Five billion litres. That’s how much extra water England will need every single day by 2055, according to the Environment Agency — roughly a third of current daily usage, or about four and a half Wembley Stadiums’ worth.
The fix, it turns out, involves shorter showers and better toilet habits.
A new report led by the University of Surrey, published ahead of World Water Day on March 22, found that changing a handful of mundane household behaviours could make a serious dent in that shortfall. Researchers consulted over 100 professionals across 60 UK water sector organisations and identified the top priorities: reporting and fixing in-home leaks, reducing shower length, and rethinking toilet flushing. Four of the six highest-priority behaviours were bathroom-based.

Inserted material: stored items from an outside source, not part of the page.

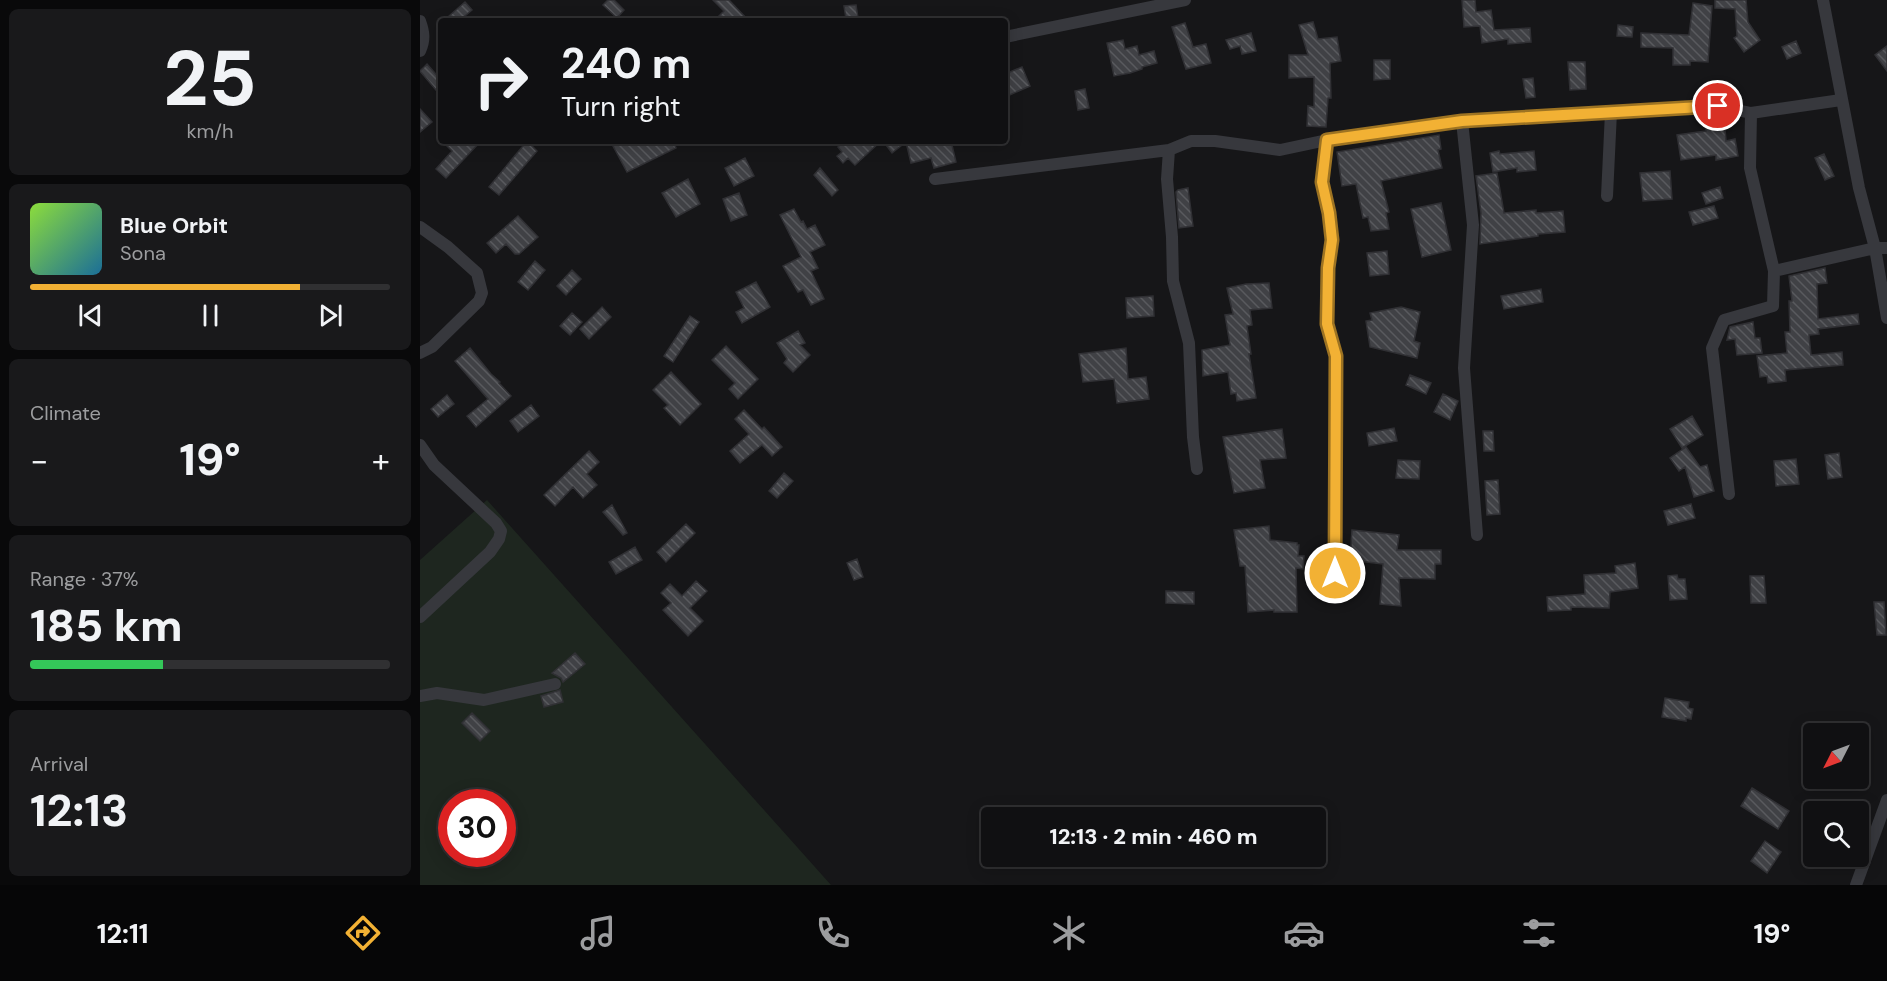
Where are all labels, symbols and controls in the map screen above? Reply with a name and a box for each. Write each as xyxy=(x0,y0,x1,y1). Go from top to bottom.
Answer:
text: 25 xyxy=(163,28,257,129)
text: 240 m xyxy=(561,36,691,91)
icon: right xyxy=(462,42,540,120)
pin xyxy=(1692,80,1743,131)
text: Turn right xyxy=(561,89,681,124)
icon: arrive xyxy=(1701,89,1734,122)
text: km/h xyxy=(186,118,234,144)
text: Blue Orbit xyxy=(120,211,228,240)
text: Sona xyxy=(120,240,166,266)
icon: previous xyxy=(74,299,107,332)
icon: pause xyxy=(194,299,227,332)
icon: next xyxy=(314,299,347,332)
text: Climate xyxy=(30,400,101,426)
text: 19° xyxy=(179,430,241,489)
text: − xyxy=(30,439,48,482)
text: + xyxy=(372,439,390,482)
position arrow xyxy=(1303,541,1367,605)
text: Range · 37% xyxy=(30,566,139,592)
text: 185 km xyxy=(30,596,183,655)
north arrow xyxy=(1803,723,1869,789)
map controls xyxy=(1803,723,1869,867)
text: Arrival xyxy=(30,751,88,777)
text: 12:13 xyxy=(30,781,128,840)
speed limit sign: 30 xyxy=(438,789,516,867)
button: search xyxy=(1803,801,1869,867)
text: 12:13 · 2 min · 460 m xyxy=(1050,822,1257,851)
icon: directions xyxy=(342,912,384,954)
icon: music xyxy=(577,912,619,954)
icon: phone xyxy=(812,912,854,954)
icon: climate xyxy=(1048,912,1090,954)
icon: car xyxy=(1283,912,1325,954)
icon: filters xyxy=(1518,912,1560,954)
text: 12:11 xyxy=(97,916,149,951)
text: 19° xyxy=(1754,916,1790,951)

The numbers explain why. Showers consume 6 to 15 litres per minute, and a quarter of all drinking water in UK homes goes straight down the toilet. The average English household uses 135 to 150 litres per person daily.

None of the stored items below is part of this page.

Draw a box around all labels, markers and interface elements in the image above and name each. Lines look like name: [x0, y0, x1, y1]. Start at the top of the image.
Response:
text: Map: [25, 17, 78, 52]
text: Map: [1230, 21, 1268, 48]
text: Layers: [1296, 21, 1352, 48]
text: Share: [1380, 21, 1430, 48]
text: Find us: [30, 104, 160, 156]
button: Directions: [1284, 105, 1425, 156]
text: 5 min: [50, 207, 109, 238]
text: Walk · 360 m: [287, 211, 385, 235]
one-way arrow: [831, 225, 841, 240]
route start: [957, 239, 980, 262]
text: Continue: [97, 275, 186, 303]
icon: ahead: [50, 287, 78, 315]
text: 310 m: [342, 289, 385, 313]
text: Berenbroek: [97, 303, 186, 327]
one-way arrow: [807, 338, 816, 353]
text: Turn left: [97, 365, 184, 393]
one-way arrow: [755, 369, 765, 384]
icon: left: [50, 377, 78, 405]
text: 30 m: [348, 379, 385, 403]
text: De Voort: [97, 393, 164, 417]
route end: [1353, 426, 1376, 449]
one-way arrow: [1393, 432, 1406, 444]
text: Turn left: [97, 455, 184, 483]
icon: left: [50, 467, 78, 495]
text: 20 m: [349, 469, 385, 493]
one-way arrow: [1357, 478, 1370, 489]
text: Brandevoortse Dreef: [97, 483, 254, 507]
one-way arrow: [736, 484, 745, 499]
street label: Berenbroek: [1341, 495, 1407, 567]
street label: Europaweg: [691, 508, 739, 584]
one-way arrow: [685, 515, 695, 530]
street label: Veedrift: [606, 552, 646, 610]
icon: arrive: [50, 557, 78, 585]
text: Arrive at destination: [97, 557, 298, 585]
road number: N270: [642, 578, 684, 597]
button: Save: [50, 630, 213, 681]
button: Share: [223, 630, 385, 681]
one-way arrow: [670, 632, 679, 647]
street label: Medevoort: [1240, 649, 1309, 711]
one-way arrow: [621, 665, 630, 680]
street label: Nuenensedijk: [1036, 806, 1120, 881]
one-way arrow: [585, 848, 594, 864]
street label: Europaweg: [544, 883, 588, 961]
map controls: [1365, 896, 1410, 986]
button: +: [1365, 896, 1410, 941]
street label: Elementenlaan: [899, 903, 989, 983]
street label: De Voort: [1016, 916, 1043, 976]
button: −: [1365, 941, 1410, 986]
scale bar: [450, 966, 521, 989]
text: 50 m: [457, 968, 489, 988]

The government’s plan relies on demand management for 60% of the projected deficit, with the rest covered by new infrastructure — reservoirs, desalination, water recycling. But smart metering alone is projected to save only 450 million litres daily by 2050, a fraction of the gap.
Professor Benjamin Gardner, Director of the Habit Application and Theory group at the University of Surrey, noted that behavioural habits persist “even when people want to act differently, because routine, distraction and fatigue prevent conscious adjustment.”
The scale is staggering. The solution is a shorter shower.